Paavan Nanda, Ex Co-founder, Zostel, who led the process, said, “We welcome the judgement by the tribunal. Beyond the monetary compensation, it was a fight for our rights and reputation. We are extremely relieved with the judgement that the arbitral tribunal has pronounced after diligently evaluating the merits and evidences produced by us over the last 3 years.”

“The tribunal held that the Term Sheet between Zostel and OYO was a binding agreement. The order stated that OYO breached the Term Sheet by not executing Definitive Documents due to OYO’s internal issue. The Tribunal recognised that the transaction was consummated as ZO Rooms transferred the entire business in 2016. As a result of the breach, which was not caused by any default on part of the ZO and its shareholders, ZO Rooms’ Shareholders are entitled to issuance of decree of specific performance directing the parties to execute definitive agreement,” the statement said.

What went wrong

Both companies have been fighting against each other over a 2015 deal under which ZO claimed OYO had acquired the company while OYO maintained the deal fell through after due diligence and that it has plenty of reasons for not acquiring the company.

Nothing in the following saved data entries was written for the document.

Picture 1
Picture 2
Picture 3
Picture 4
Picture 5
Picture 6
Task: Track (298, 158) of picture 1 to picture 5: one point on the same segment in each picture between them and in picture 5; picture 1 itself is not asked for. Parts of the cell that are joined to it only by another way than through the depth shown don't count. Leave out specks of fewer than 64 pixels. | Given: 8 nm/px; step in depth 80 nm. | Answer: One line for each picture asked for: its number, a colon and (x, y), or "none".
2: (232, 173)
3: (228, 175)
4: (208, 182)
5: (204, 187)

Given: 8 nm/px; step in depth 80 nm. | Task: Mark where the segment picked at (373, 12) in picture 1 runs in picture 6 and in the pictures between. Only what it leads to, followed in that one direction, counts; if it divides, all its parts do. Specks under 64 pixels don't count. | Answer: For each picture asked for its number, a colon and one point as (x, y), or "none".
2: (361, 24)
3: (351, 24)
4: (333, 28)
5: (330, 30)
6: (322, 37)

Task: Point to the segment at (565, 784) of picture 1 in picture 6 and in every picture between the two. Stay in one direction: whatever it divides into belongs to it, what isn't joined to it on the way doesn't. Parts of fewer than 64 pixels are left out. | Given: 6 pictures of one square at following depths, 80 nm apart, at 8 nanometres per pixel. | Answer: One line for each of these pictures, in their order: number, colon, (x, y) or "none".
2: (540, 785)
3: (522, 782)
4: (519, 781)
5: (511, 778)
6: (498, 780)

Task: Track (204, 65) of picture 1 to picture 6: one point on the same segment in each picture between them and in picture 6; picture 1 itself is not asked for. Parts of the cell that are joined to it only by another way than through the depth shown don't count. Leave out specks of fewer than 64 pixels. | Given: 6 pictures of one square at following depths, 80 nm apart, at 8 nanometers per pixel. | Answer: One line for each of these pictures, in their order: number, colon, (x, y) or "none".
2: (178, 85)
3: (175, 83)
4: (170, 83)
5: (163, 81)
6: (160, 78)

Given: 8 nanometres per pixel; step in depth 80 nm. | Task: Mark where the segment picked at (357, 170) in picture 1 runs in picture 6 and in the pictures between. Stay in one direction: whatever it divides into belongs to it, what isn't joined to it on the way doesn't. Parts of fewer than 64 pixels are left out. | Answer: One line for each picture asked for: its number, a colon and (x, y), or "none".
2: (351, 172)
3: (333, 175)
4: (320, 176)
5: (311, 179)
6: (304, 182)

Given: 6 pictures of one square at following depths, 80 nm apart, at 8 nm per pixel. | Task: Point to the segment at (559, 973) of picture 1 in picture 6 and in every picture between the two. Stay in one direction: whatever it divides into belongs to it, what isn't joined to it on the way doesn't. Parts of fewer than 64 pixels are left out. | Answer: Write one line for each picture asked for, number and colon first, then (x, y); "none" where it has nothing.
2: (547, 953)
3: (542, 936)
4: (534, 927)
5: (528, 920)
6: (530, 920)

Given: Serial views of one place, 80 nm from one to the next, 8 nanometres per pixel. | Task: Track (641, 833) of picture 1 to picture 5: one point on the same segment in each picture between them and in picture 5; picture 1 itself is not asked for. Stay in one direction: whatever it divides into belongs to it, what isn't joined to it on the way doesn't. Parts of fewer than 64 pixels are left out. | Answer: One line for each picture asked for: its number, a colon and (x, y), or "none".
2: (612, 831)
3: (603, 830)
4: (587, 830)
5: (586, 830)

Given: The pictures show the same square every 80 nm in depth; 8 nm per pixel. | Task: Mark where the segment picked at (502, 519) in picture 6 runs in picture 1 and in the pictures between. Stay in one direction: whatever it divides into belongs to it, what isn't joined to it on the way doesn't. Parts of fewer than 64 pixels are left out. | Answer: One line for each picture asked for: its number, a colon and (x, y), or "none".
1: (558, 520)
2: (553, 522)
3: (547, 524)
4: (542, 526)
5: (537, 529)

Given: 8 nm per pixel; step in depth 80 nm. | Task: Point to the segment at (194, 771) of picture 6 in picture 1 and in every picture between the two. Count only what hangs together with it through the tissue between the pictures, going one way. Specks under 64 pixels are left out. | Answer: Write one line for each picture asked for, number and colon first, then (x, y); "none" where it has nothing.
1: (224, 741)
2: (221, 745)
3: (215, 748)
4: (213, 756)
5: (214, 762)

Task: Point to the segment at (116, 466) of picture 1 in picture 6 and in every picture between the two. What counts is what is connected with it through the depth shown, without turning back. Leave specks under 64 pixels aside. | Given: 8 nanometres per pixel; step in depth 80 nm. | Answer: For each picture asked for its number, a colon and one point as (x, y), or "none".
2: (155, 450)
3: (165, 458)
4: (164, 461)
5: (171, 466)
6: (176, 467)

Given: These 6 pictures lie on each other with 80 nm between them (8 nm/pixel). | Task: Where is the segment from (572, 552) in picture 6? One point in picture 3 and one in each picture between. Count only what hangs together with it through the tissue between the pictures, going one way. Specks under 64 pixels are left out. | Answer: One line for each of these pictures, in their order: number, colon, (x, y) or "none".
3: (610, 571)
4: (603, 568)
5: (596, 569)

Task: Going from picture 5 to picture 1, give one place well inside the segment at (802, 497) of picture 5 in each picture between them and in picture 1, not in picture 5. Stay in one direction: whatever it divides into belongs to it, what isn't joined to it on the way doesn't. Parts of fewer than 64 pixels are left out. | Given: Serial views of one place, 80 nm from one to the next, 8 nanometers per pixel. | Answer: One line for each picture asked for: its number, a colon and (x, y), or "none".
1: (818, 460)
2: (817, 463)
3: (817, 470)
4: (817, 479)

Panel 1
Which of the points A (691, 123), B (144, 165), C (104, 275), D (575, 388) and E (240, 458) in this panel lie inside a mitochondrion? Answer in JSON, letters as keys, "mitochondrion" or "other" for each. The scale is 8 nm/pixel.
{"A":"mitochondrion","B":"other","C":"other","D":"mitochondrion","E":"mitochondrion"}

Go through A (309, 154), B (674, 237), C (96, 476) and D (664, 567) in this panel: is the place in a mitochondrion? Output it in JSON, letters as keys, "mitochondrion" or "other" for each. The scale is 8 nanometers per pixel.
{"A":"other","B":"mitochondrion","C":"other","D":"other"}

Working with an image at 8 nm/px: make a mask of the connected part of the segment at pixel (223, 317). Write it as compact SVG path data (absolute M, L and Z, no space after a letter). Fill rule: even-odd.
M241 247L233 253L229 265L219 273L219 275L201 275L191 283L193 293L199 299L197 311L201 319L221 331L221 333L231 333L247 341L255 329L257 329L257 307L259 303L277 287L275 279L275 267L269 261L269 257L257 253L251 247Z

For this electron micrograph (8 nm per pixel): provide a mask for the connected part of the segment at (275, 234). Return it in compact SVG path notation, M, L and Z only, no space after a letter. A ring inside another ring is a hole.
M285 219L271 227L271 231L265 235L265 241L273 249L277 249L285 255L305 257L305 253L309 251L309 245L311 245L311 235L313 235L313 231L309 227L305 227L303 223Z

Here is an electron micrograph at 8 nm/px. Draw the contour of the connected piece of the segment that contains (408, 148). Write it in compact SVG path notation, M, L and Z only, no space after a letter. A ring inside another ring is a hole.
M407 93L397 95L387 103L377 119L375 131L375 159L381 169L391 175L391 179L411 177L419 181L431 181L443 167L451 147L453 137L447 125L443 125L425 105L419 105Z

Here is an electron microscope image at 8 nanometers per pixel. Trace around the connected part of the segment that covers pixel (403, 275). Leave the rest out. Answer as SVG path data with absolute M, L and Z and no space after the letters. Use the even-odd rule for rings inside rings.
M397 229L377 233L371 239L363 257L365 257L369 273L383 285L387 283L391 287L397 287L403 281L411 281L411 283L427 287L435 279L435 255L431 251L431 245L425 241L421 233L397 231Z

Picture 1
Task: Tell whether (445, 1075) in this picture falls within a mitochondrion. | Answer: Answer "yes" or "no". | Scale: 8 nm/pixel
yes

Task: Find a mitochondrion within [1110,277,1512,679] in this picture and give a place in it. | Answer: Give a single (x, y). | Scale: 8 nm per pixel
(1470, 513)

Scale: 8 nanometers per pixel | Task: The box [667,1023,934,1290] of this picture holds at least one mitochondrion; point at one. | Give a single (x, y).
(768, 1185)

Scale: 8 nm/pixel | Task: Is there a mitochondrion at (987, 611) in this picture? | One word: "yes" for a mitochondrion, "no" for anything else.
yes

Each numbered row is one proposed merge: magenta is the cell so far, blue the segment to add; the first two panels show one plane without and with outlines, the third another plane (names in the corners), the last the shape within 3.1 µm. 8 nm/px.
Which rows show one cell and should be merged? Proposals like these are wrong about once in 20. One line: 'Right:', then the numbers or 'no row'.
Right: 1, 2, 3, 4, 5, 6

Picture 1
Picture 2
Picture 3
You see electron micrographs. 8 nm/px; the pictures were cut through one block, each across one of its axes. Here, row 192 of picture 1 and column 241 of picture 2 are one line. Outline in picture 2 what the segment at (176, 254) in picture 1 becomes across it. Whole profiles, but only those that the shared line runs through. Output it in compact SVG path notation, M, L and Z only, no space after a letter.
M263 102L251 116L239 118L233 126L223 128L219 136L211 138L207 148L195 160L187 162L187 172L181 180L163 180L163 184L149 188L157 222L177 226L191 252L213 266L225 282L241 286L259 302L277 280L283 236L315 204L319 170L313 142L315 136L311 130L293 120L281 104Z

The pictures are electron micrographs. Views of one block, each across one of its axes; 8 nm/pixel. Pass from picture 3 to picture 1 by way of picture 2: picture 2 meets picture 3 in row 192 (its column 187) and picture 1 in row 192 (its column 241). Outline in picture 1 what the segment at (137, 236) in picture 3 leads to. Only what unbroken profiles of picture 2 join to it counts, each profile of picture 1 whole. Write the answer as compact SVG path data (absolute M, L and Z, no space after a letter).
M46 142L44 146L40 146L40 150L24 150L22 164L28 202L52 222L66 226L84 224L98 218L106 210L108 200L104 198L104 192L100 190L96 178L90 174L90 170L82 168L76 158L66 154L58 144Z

ZO Rooms and OYO had entered into talks for a merger in 2015, executing an agreement on 26th November 2015. ZO Rooms claims that it completed its obligation under the agreement and transferred the business but OYO failed to transfer 7 per cent to the ZO Room’s shareholder, which eventually led to the recently concluded Arbitration. Following the Supreme Court Directive in October 2018, Justice AM Ahmadi was appointed as the sole Arbitrator.

OYO had also dragged smaller rival ZO Rooms to the court over allegations pertaining to harassment and blackmailing to for fulfil unreasonable demands.

“As per a very recent regulatory filing with the Ministry of Corporate Affairs, OYO has raised $7.31 million at a share price of $58,490 as a part of its Series F1 round, valuing OYO at a whopping $9 billion. If the order from the Arbitrator is to be given effect, allotment of 7 per cent to ZO Rooms’ shareholders will make this outcome the biggest exit in the Indian start-up ecosystem, surpassing the Snapdeal-Freecharge Deal of $400 million back in 2015,” Zostel said.